Dir: Janusz Majewski
Star: Józef Duriasz, Edmund Fetting, Gustaw Lutkiewicz, Zofia Mrozowska
This feels like an early ancestor of the now-popular “folk horror” subgenre, pre-dating even Blood on Satan’s Claw. Stylistically, you know what that means these days: a film which is long on atmosphere, and noticeably short on substantive content. It’s the biggest problem I have with this kind of movie. They are the nouvelle cuisine of cinema, serving up a beautifully arranged platter of asparagus flavoured sea-foam. Though Polish, this takes place in 19th-century Lithuania, where Pastor Wittembach (Fetting) is doing research. This takes him to the home of Count Michał Szemiot (Duriasz), who seems a strange member of the nobility from the get-go, first encountered peering into the Pastor’s window. His mother (Mrozowska) is barking mad, and being tended to by the family physician, Doctor Froeber (Lutkiewicz).
Turns out the trigger for the Countess’s behaviour was a bear attack, while pregnant with Michal. She and some of the locals now believe her son is part bear, and the truth is, the Count’s actions are becoming increasingly bizarre, ahead of his impending marriage. Not that Wittembach is bothered, being rather too consumed by his work. Otherwise, he’d probably have made his excuses and left. Mind you, when the marriage itself takes place, it’s basically a trip to the Red Flag Convention. Particularly notable: the organist at the ceremony is likely not going to get much of a gratuity. Save one death, that’s about it. The Pastor heads off on the train and there’s a sort of a resolution, maybe. Or maybe not.

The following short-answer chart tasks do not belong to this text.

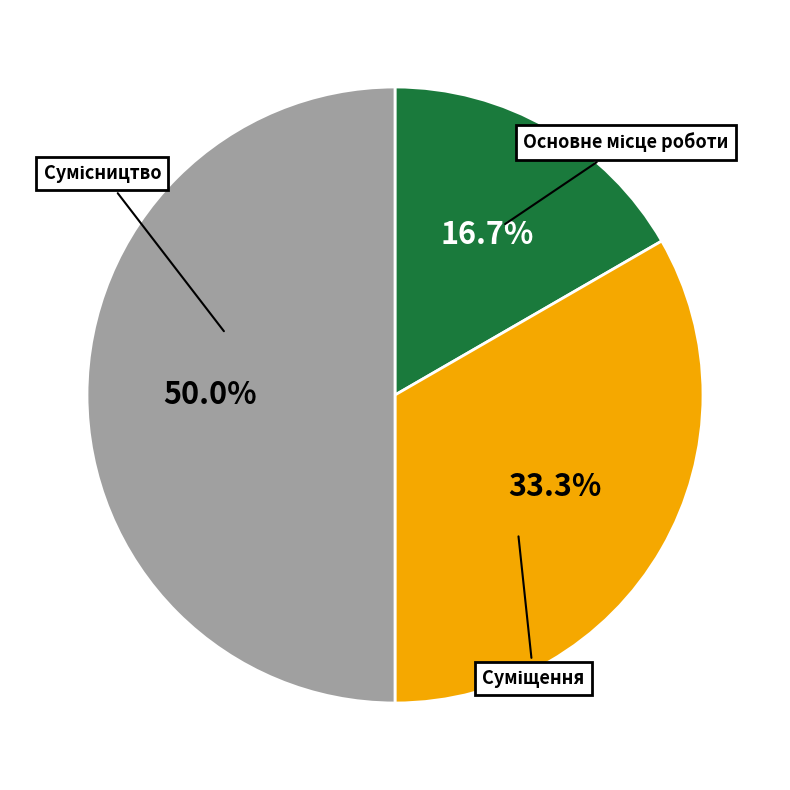

How many segments does this pie chart have?

3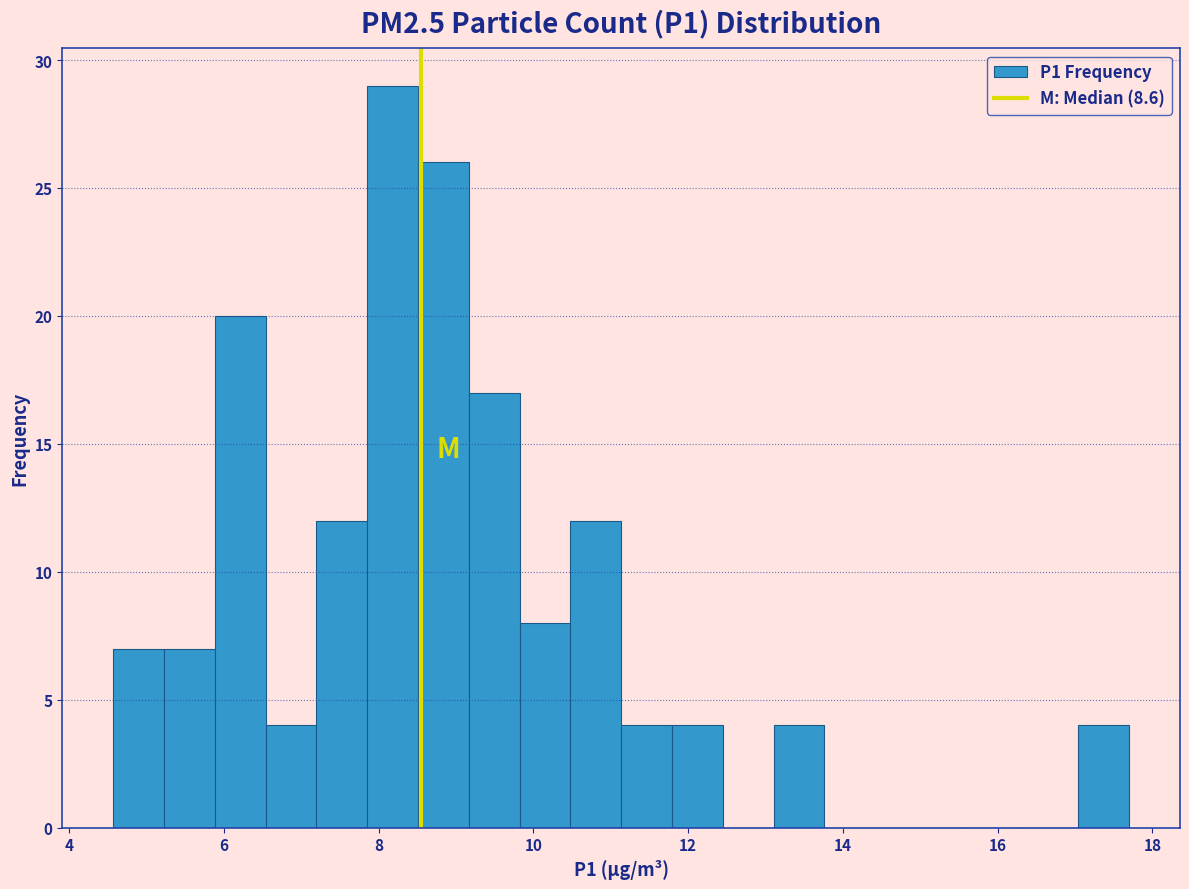

Around what value on the x-axis is the tallest bar? Give the approximate position of its centre, as read against the axis.

8.2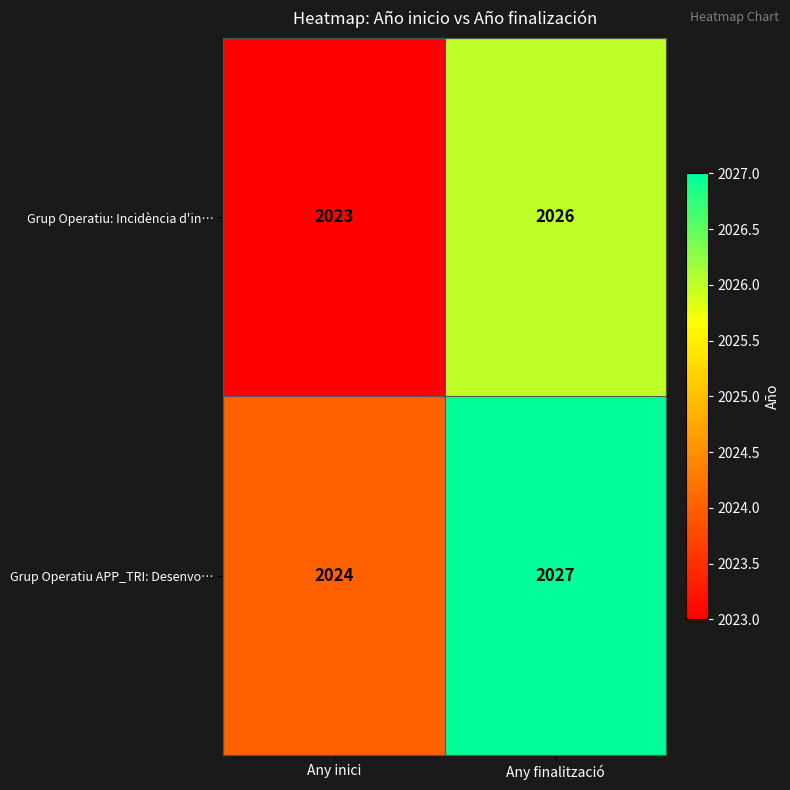

The Grup Operatiu: Incidència d'in… series shows 3018 at Any finalització. True or false?

False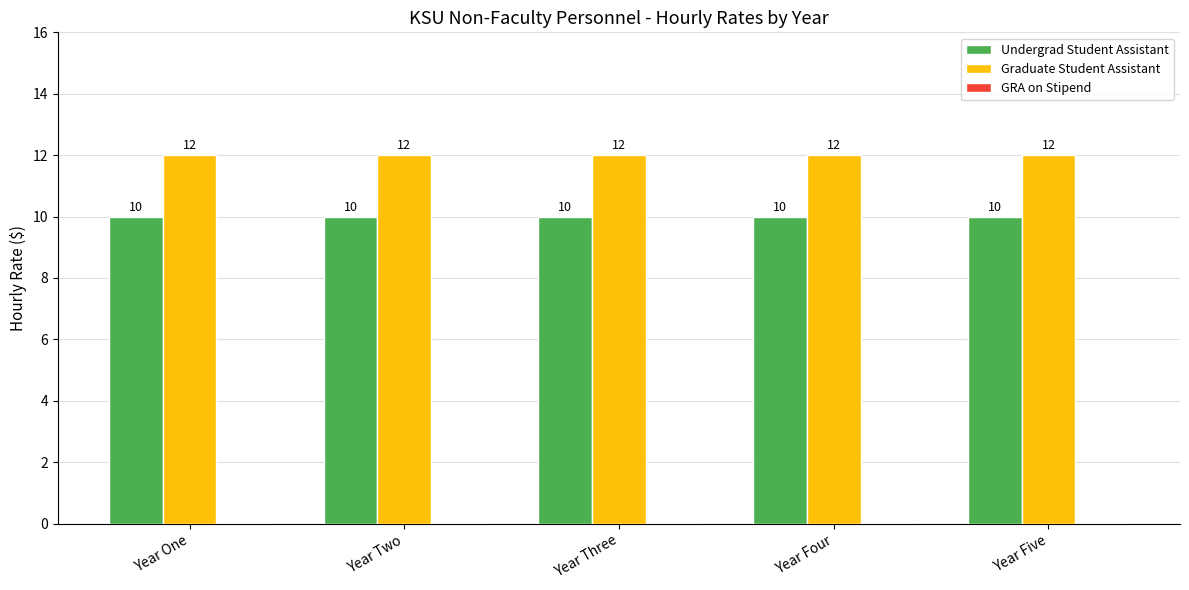

True or false: Graduate Student Assistant has a value of 12 at Year Five.

True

What is it with the Poles and bear rape? [I’ll confess, I did wonder whether or not the animal was also on cocaine] For this plays like a far more subdued and genteel take on the topic, compared to Walerian Borowczyk’s The Beast. This could almost, if you squint hard enough, play as a sequel. Actually, not particularly that hard, since both movies were inspired by Prosper Mérimée’s 1869 novella, Lokis – the Lithuanian word for bear, more or less. Though made only a few years apart, the gulf in approach is closer to that between the original Cat People and Paul Schrader’s remake. Regular readers should be well aware which of these I prefer.
Oh, this looks very nice, to be sure. There’s a wonderful shot in the opening credits, where only the world seen through Wittenbach’s glasses is in focus. I’m sure this is a metaphor. But it’s just too damn polite, tip-toeing around the edge of a topic, better served by going for the jugular. Bear rape, people! Serious business.The closest we get to acknowledging this are etchings of the attack on the Countess – an itiem which raises a whole series of questions in itself – that have her clothes being ripped off by the anti-social ursine. Instead, there’s a whole series of puzzle pieces, such as the old crone who lives in the woods, that the film aggravatingly refuses to assemble into an interesting narrative. Needs more bear.